Saint François de Borgia était
Espagnol et fils de prince. À peine put-il articuler quelques mots, que sa
pieuse mère lui apprit à prononcer les noms
sacrés
de Jésus et de Marie. Âgé de cinq ans, il retenait avec une merveilleuse mémoire
les sermons, le ton, les gestes des prédicateurs, et les répétait dans sa
famille avec une onction touchante. Bien que sa jeunesse se passât dans le
monde, à la cour de Charles-Quint, et dans le métier des armes, sa vie fut très
pure et toute chrétienne ; il tenait même peu aux honneurs auxquels l'avaient
appelé son grand nom et ses mérites.
A vingt-huit ans, la vue du cadavre
défiguré de l'impératrice Isabelle le frappa tellement, qu'il se dit à
lui-même : "François, voilà ce que tu seras bientôt... A quoi te serviront les
grandeurs de la terre ?..." Toutefois, cédant aux instances de l'empereur, qui
le fit son premier conseiller, il ne quitta le monde qu'à la mort de son épouse,
Éléonore de Castro.
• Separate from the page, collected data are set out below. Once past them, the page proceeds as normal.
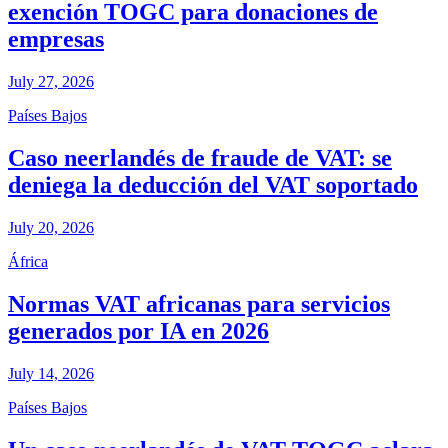
exención TOGC para donaciones de
empresas
July 27, 2026
Países Bajos
Caso neerlandés de fraude de VAT: se
deniega la deducción del VAT soportado
July 20, 2026
África
Normas VAT africanas para servicios
generados por IA en 2026
July 14, 2026
Países Bajos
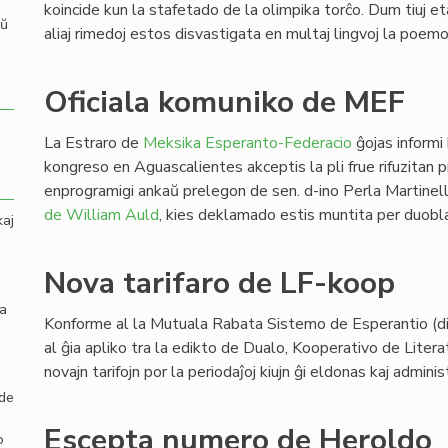
koincide kun la stafetado de la olimpika torĉo. Dum tiuj eta
aŭ
aliaj rimedoj estos disvastigata en multaj lingvoj la poemo
Oficiala komuniko de MEF
La Estraro de
Meksika Esperanto-Federacio
ĝojas informi
kongreso en Aguascalientes akceptis la pli frue rifuzitan
enprogramigi ankaŭ prelegon de sen. d-ino Perla Martinel
de William Auld
, kies deklamado estis muntita per duobl
kaj
Nova tarifaro de LF-koop
la
Konforme al la Mutuala Rabata Sistemo de Esperantio (dir
al ĝia apliko tra la edikto de Dualo, Kooperativo de Litera
novajn tarifojn por la periodaĵoj kiujn ĝi eldonas kaj adminis
 de
Escepta numero de Heroldo
o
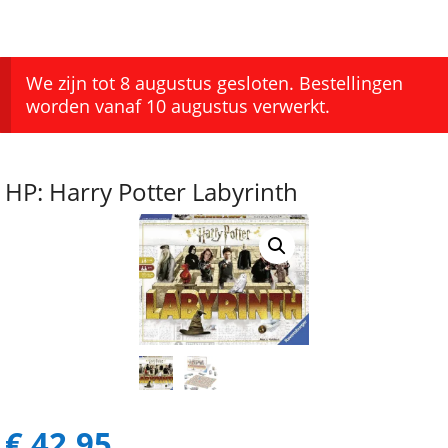
We zijn tot 8 augustus gesloten. Bestellingen
worden vanaf 10 augustus verwerkt.
HP: Harry Potter Labyrinth
€
42,95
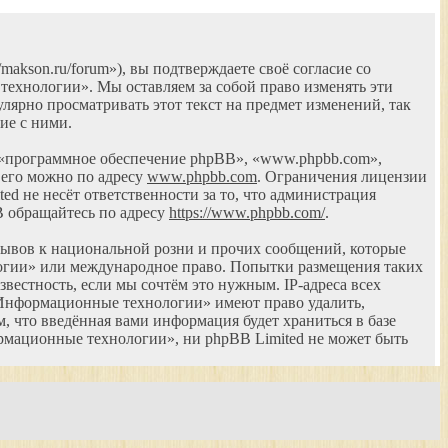
kson.ru/forum»), вы подтверждаете своё согласие со
технологии». Мы оставляем за собой право изменять эти
лярно просматривать этот текст на предмет изменений, так
ие с ними.
 «программное обеспечение phpBB», «www.phpbb.com»,
 его можно по адресу
www.phpbb.com
. Ограничения лицензии
d не несёт ответственности за то, что администрация
B обращайтесь по адресу
https://www.phpbb.com/
.
ывов к национальной розни и прочих сообщений, которые
логии» или международное право. Попытки размещения таких
естность, если мы сочтём это нужным. IP-адреса всех
«Информационные технологии» имеют право удалить,
, что введённая вами информация будет храниться в базе
рмационные технологии», ни phpBB Limited не может быть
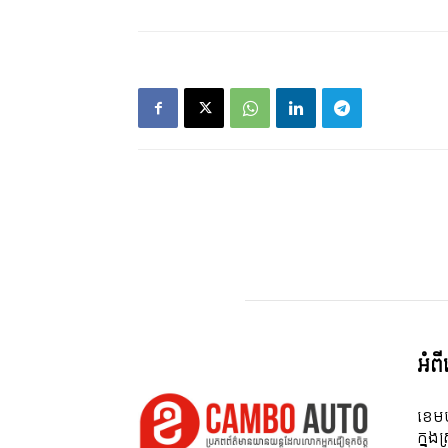
អំព
ខេមប
ក្នុង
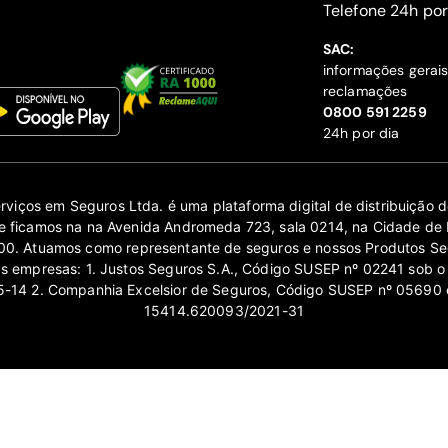
‍Telefone 24h por
SAC:
informações gerai
reclamações
‍0800 591 2259
24h por dia
erviços em Seguros Ltda. é uma plataforma digital de distribuição
 ficamos na na Avenida Andromeda 723, sala 0214, na Cidade de 
0. Atuamos como representante de seguros e nossos Produtos Se
as empresas: 1. Justos Seguros S.A., Código SUSEP nº 02241 sob o
14 2. Companhia Excelsior de Seguros, Código SUSEP nº 05690 
15414.620093/2021-31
Il avait trente-six ans; encore dut-il passer quatre ans
dans le siècle, afin de pourvoir aux besoins de ses huit enfants.
François de Borgia fut digne de son
maître saint Ignace; tout son éloge est dans ce mot. L'humilité fut la vertu
dominante de ce prince revêtu de la livrée des pauvres du Christ. A plusieurs
reprises, le Pape voulut le nommer cardinal ; une première fois il se déroba par
la fuite ; une autre fois, saint Ignace conjura le danger.
Étant un jour en voyage avec un
vieux religieux, il dut coucher sur la paille avec son compagnon, dans une
misérable hôtellerie. Toute la nuit, le vieillard ne fit que tousser et
cracher ; ce ne fut que le lendemain matin qu'il s'aperçut de ce qui lui était
arrivé ; il avait couvert de ses crachats le visage et les habits du Saint.
Comme il en témoignait un grand chagrin : « Que cela ne vous fasse point de
peine, lui dit François, car il n'y avait pas un endroit dans la chambre où il
fallût cracher plutôt que sur moi ». Ce trait peint assez un homme aux vertus
héroïques.
Plus l'humble religieux
s'abaissait, plus les honneurs le cherchaient. Celui qui signait toutes ses
lettres de ces mots : François, pécheur; celui qui ne lisait qu'à genoux les
lettres de ses supérieurs, devint le troisième général de la Compagnie de Jésus.